Humans have gambled and gamed for millennia. However, new evidence suggests the odds are good that our relationship with…well, odds probably dates back much further than many experts believed. Based on evidence recently detailed in the journal American Antiquity, Ice Age hunter-gatherers living on the western Great Plains toyed with dice and other probability tools over 12,000 years ago. For those keeping score, that’s more than 6,000 years earlier than similar artifacts found among the Bronze Age societies of present-day Europe, Africa, and Asia. What’s more, the people who most often played these games of chance likely aren’t who you imagine.
For decades, most archaeologists considered it a safe bet to assume humans first explored probability and randomness around 5,500 years ago. This theory primarily stems from the discovery of multisided dice and other similar objects at sites across the Middle East, India, Asia, and other locations in the so-called Old World, a.k.a. the world as Europeans understood it prior to their arrival in the Americas. While it’s nearly impossible to know their initial uses, activities like gambling and divination certainly paved the way for probabilistic thinking and other crucial mathematical theories.
“Historians have traditionally treated dice and probability as Old World innovations,” Colorado State University archaeologist and study co-author Robert Madden said in a statement.
Madden and colleagues are now confident that significant timeline revisions are required—and the reasons have remained hidden in plain sight for over a century. In 1907, the ethnographer Stewart Culin published Games of the North American Indians, a major work analyzing 293 sets of historic Indigenous dice gathered throughout the continent. Using a newly designed systematic analysis of measurable physical characteristics, Madden’s team re-examined these and other artifacts previously given the broad designation of “gaming pieces.” In the end, the researchers flagged more than 600 dice items from 57 sites in 12 states across North America. These objects date as far back as the Late Pleistocene, all the way up to post-European contact.
“In most cases, these objects had already been excavated and published. What was missing wasn’t the evidence, it was a clear, continent-wide standard for recognizing what we were looking at,” explained Madden.
The earliest identifiable dice were crafted 12,800–12,200 years ago at sites in present-day Wyoming, New Mexico, and Colorado. Instead of today’s popular cubic dice, the items were flat, two-sided tools carved from small bones called binary lots. Each side of a lot featured visible modifications like markings or dye so that clear results could be determined from tossing groups of them onto a surface.
“They’re simple, elegant tools. But they’re also unmistakably purposeful,” said Madden. “These are not casual byproducts of bone working.
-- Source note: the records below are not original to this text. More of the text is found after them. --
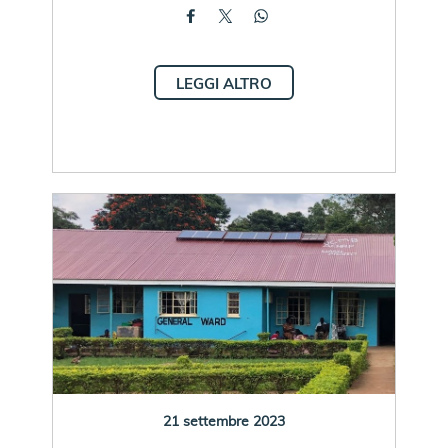
LEGGI ALTRO
21 settembre 2023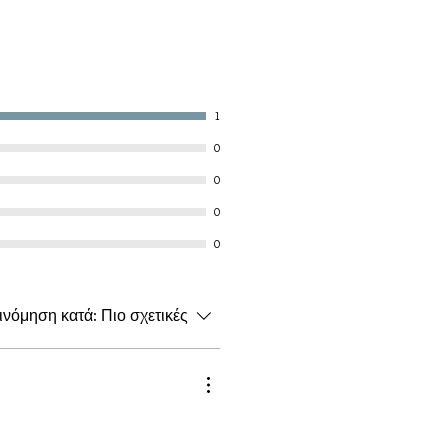
1
0
0
0
0
ινόμηση κατά:
Πιο σχετικές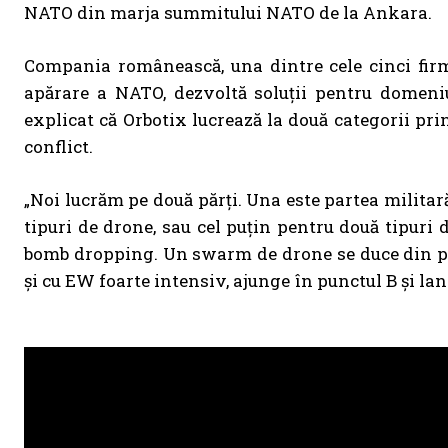
NATO din marja summitului NATO de la Ankara.
Compania românească, una dintre cele cinci fir
apărare a NATO, dezvoltă soluții pentru domeniu
explicat că Orbotix lucrează la două categorii pr
conflict.
„Noi lucrăm pe două părți. Una este partea militar
tipuri de drone, sau cel puțin pentru două tipuri 
bomb dropping. Un swarm de drone se duce din poz
și cu EW foarte intensiv, ajunge în punctul B și l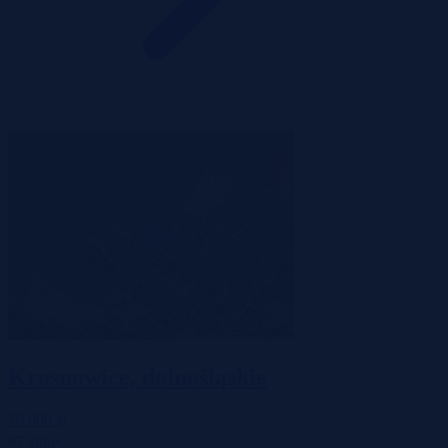
Krosnowice, dolnośląskie
76 000 zł
2
67 zł/m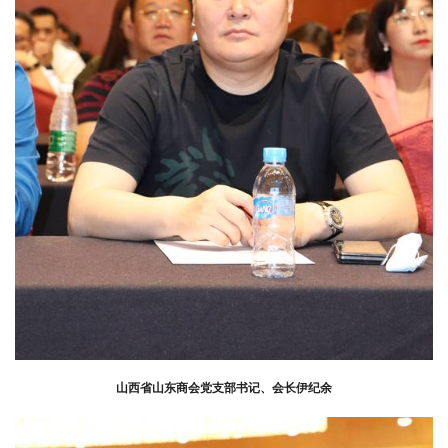
山西省山东商会党支部书记、会长伊纪余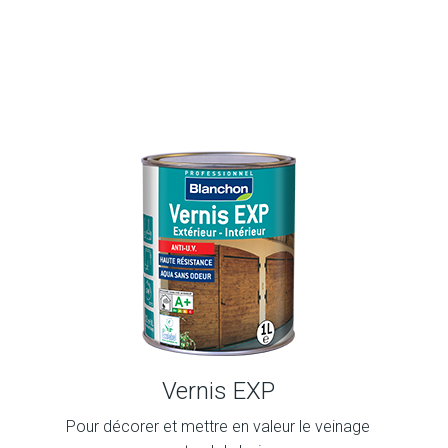
Vernis EXP
Pour décorer et mettre en valeur le veinage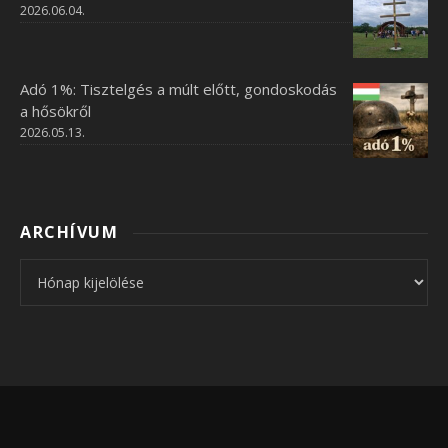
2026.06.04.
Adó 1%: Tisztelgés a múlt előtt, gondoskodás
a hősökről
2026.05.13.
ARCHÍVUM
Archívum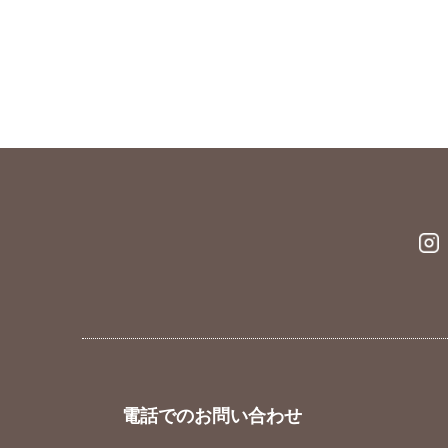
電話でのお問い合わせ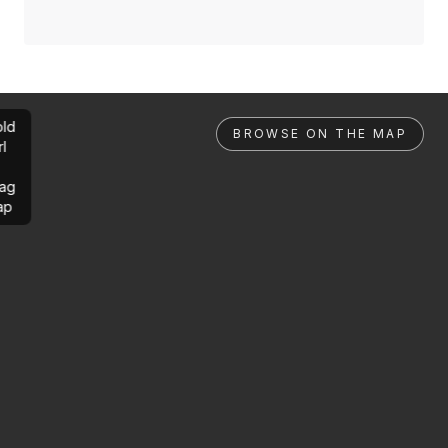
ld
BROWSE ON THE MAP
rl
ag
ap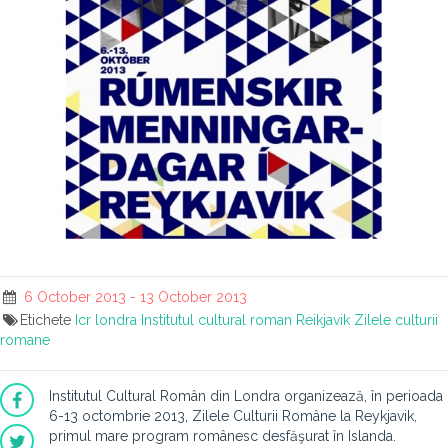
6 October 2013 - 13 October 2013
Etichete
Icr londra
Institutul cultural roman
Reikjavik
Zilele culturii
romane
Institutul Cultural Român din Londra organizează, în perioada
6-13 octombrie 2013, Zilele Culturii Române la Reykjavik,
primul mare program românesc desfăşurat în Islanda.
They were made to generate random outcomes.”
Given the geographical scope of the finds, archaeologists argue that these and other probability tools were immensely important to multiple Indigenous cultures as long ago as the Late Pleistocene era. They were also used in far more instances than an idle way to pass the time.
“Games of chance and gambling created neutral, rule-governed spaces,” Madden said. “They allowed people from different groups to interact, exchange goods and information, form alliances, and manage uncertainty. In that sense, they functioned as powerful social technologies.”
The study’s authors also note that past ethnographic analysis suggests a much different demographic makeup than most of today’s gamblers. A review of 131 gaming accounts documenting gender dynamics revealed 81 percent were played solely by women, 12 percent played by both sexes, and only seven percent played by men alone.
“Additional research could shed light on whether this historical pattern extends into the prehistoric past, suggesting the possibility that women may have been leaders in the social and intellectual innovations associated with ancient Native American dice, games of chance, and gambling,” the latest study’s authors wrote.